Rising rates are bad news for mortgage originators, and falling demand for mortgage-backed securities is bad news for mortgage REITs. New Residential (NRZ -1.76%) managed to report an increase in earnings and book value per share. So what are they doing differently?
A highly diversified mortgage company
New Residential operates three core businesses. First, it invests in mortgages and mortgage-backed securities and earns interest income from these investments. This is the typical mortgage REIT model. Second, New Residential operates a mortgage origination business where it purchases completed loans from independent mortgage originators and then resells them in the market through securitization transactions. Finally, New Residential is a mortgage loan servicer, and this line of business accounted for a large portion of the company’s earnings in the first quarter.
Mortgage servicing rights are an unusual asset because their value increases as interest rates rise. Here’s how they work. When a mortgage loan is entered into, there are two assets that can be separated and sold separately. The first is the loan itself, which an investor will hold to collect the monthly payments. The second is the Mortgage Service Fee, which represents the right to handle the administrative tasks of the mortgage for a fee.
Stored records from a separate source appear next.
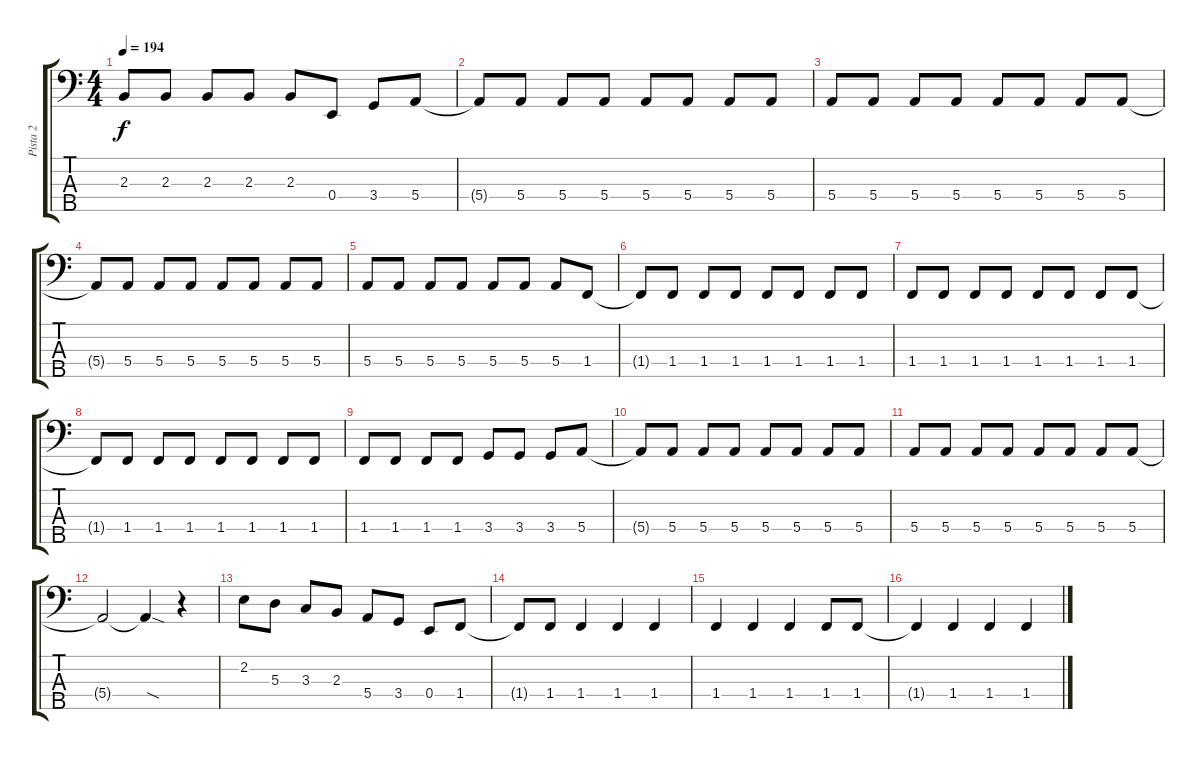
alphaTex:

\track ("Pista 2" "Pista 2") {instrument electricbassfinger}
\staff {score tabs}
\tuning (G2 D2 A1 E1 B0) {hide}
\ts (4 4)
\tempo 194
\clef f4
\ks c
2.3.8{dy f} 2.3.8 2.3.8 2.3.8 2.3.8 0.4.8 3.4.8 5.4.8 |
5.4{t}.8 5.4.8 5.4.8 5.4.8 5.4.8 5.4.8 5.4.8 5.4.8 |
5.4.8 5.4.8 5.4.8 5.4.8 5.4.8 5.4.8 5.4.8 5.4.8 |
5.4{t}.8 5.4.8 5.4.8 5.4.8 5.4.8 5.4.8 5.4.8 5.4.8 |
5.4.8 5.4.8 5.4.8 5.4.8 5.4.8 5.4.8 5.4.8 1.4.8 |
1.4{t}.8 1.4.8 1.4.8 1.4.8 1.4.8 1.4.8 1.4.8 1.4.8 |
1.4.8 1.4.8 1.4.8 1.4.8 1.4.8 1.4.8 1.4.8 1.4.8 |
1.4{t}.8 1.4.8 1.4.8 1.4.8 1.4.8 1.4.8 1.4.8 1.4.8 |
1.4.8 1.4.8 1.4.8 1.4.8 3.4.8 3.4.8 3.4.8 5.4.8 |
5.4{t}.8 5.4.8 5.4.8 5.4.8 5.4.8 5.4.8 5.4.8 5.4.8 |
5.4.8 5.4.8 5.4.8 5.4.8 5.4.8 5.4.8 5.4.8 5.4.8 |
5.4{t}.2 5.4{sod t}.4 r.4 |
2.2.8 5.3.8 3.3.8 2.3.8 5.4.8 3.4.8 0.4.8 1.4.8 |
1.4{t}.8 1.4.8 1.4.4 1.4.4 1.4.4 |
1.4.4 1.4.4 1.4.4 1.4.8 1.4.8 |
1.4{t}.4 1.4.4 1.4.4 1.4.4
Mortgage management performed well in the first quarter
The mortgage agent handles mundane tasks on behalf of the ultimate investor in the mortgage loan. The servicer sends out bills and monthly statements, collects the money and forwards it to the investor, ensures property taxes are paid on time, and deals with the borrower if the loan becomes delinquent. If the borrower ends up defaulting, the repairer takes care of the foreclosure.
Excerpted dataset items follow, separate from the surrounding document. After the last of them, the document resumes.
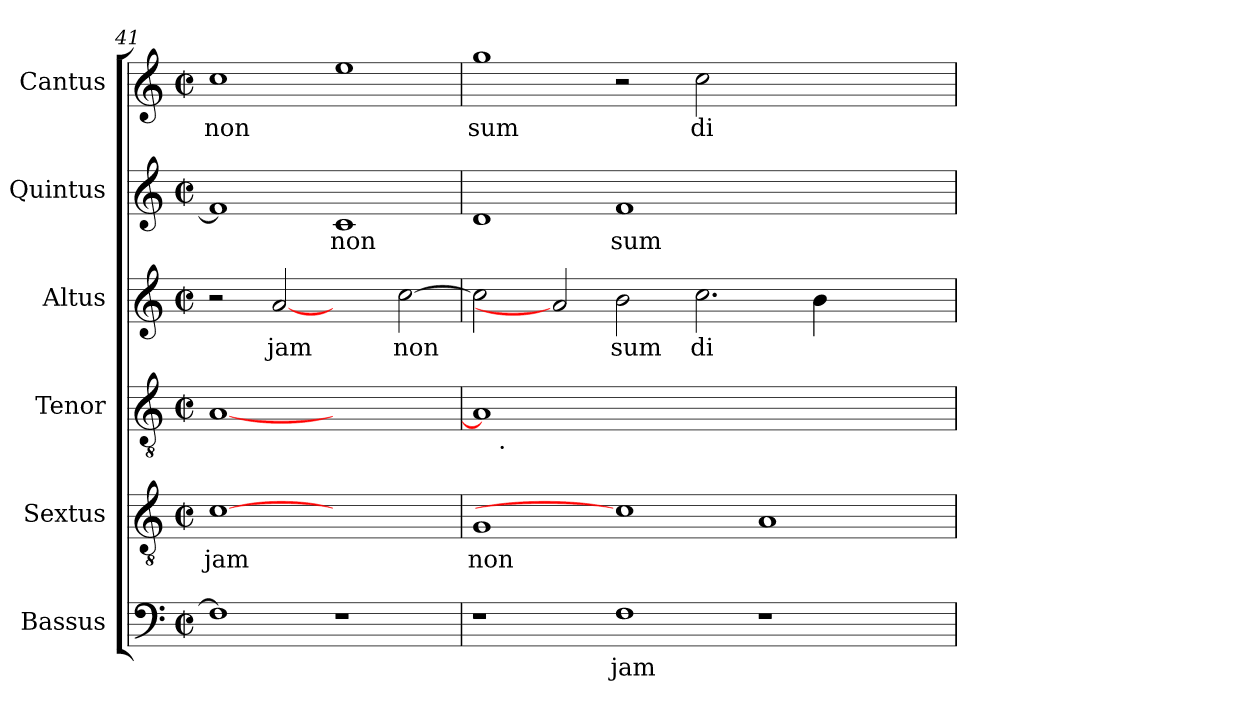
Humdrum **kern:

**kern	**text	**kern	**text	**kern	**kern	**text	**kern	**text	**kern	**text
*part6	*part6	*part5	*part5	*part4	*part3	*part3	*part2	*part2	*part1	*part1
*staff6	*staff6	*staff5	*staff5	*staff4	*staff3	*staff3	*staff2	*staff2	*staff1	*staff1
*I"Bassus	*	*I"Sextus	*	*I"Tenor	*I"Altus	*	*I"Quintus	*	*I"Cantus	*
*clefF4	*	*clefGv2	*	*clefGv2	*clefG2	*	*clefG2	*	*clefG2	*
*M2/2	*	*M2/2	*	*M2/2	*M2/2	*	*M2/2	*	*M2/2	*
*met(c|)	*	*met(c|)	*	*met(c|)	*met(c|)	*	*met(c|)	*	*met(c|)	*
=41	=41	=41	=41	=41	=41	=41	=41	=41	=41	=41
!	!	!	!LO:LY:b:cj	!	!	!	!	!	!	!LO:LY:b
1F]	.	[1c	jam	[1A	2r	.	1f]	.	1cc	non
!	!	!	!	!	!	!LO:LY:b:cj	!	!	!	!
.	.	.	.	.	[2a	jam	.	.	.	.
!	!	!	!	!	!	!	!	!LO:LY:b	!	!
1r	.	1ryy	.	1ryy	2ryy	.	1c	non	1ee	.
!	!	!	!	!	!	!LO:LY:b	!	!	!	!
.	.	.	.	.	[>2cc\	non	.	.	.	.
=42	=42	=42	=42	=42	=42	=42	=42	=42	=42	=42
!	!	!	!LO:LY:b	!	!	!	!	!	!	!LO:LY:b:cj
*	*	*	*	*^	*	*	*	*	*	*
1r	.	1G	non	1A]	16..ryy	2cc\]	.	1d	.	1gg	sum
!	!	!	!	!	!LO:TX:b:t=.	!	!	!	!	!	!
.	.	.	.	.	1ryy	.	.	.	.	.	.
.	.	.	.	.	.	2a]	.	.	.	.	.
!	!LO:LY:b	!	!	!	!	!	!LO:LY:b:cj	!	!LO:LY:b	!	!
1F	jam	1c]	.	0ryy	.	2b\	sum	1f	sum	2r	.
.	.	.	.	.	1ryy	.	.	.	.	.	.
!	!	!	!	!	!	!	!LO:LY:b:cj	!	!	!	!LO:LY:b:cj
.	.	.	.	.	.	2.cc\	di	.	.	2cc\	di-
1r	.	1A	.	.	.	.	.	1ryy	.	1ryy	.
.	.	.	.	.	2ryy	.	.	.	.	.	.
.	.	.	.	.	.	4b\	.	.	.	.	.
.	.	.	.	.	.	2ryy	.	.	.	.	.
.	.	.	.	.	4ryy	.	.	.	.	.	.
.	.	.	.	.	8ryy	.	.	.	.	.	.
.	.	.	.	.	64ryy	.	.	.	.	.	.
*	*	*	*	*v	*v	*	*	*	*	*	*
=	=	=	=	=	=	=	=	=	=	=
*-	*-	*-	*-	*-	*-	*-	*-	*-	*-	*-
In exchange for performing these functions, the repairer receives a fee (usually about 0.25%) or a quarter of one percent of the outstanding mortgage balance per year. If the borrower makes the monthly payments on time, servicing is quite an easy task. A repairman looking after a $400,000 mortgage will be paid about $1,000 a year.
When interest rates rise, the repairer can expect to collect these service charges for longer. This is because it doesn’t make sense for a borrower to refinance the loan because the rates are higher. No one will refinance a 3% mortgage with a 5% mortgage. This gives more value to maintenance.
For New Residential, servicing accounts for 60% of first-quarter revenue, which is split between servicing fees and an increase in the value of its servicing portfolio. In the fourth quarter of 2021, maintenance accounted for only 28% of revenue. Total services revenue increased from $310 million in the fourth quarter of 2021 to $1.03 billion in the first quarter of 2022.
The dividend is well covered
This increase in mortgage servicing also resulted in a 10% increase in book value per share to $12.56 per share. The quarterly dividend of $0.25 was well covered with basic earnings of $0.37 per share. At current levels, New Residential is paying an 8.7% dividend yield, which is pretty solid considering the earnings. The entire mortgage REIT and mortgage origination industry is suffering from a difficult macroeconomic environment and lackluster investor sentiment, but New Residential managed to increase book value per share by 10% amid a rate hike. The new residential is worth a look for income investors.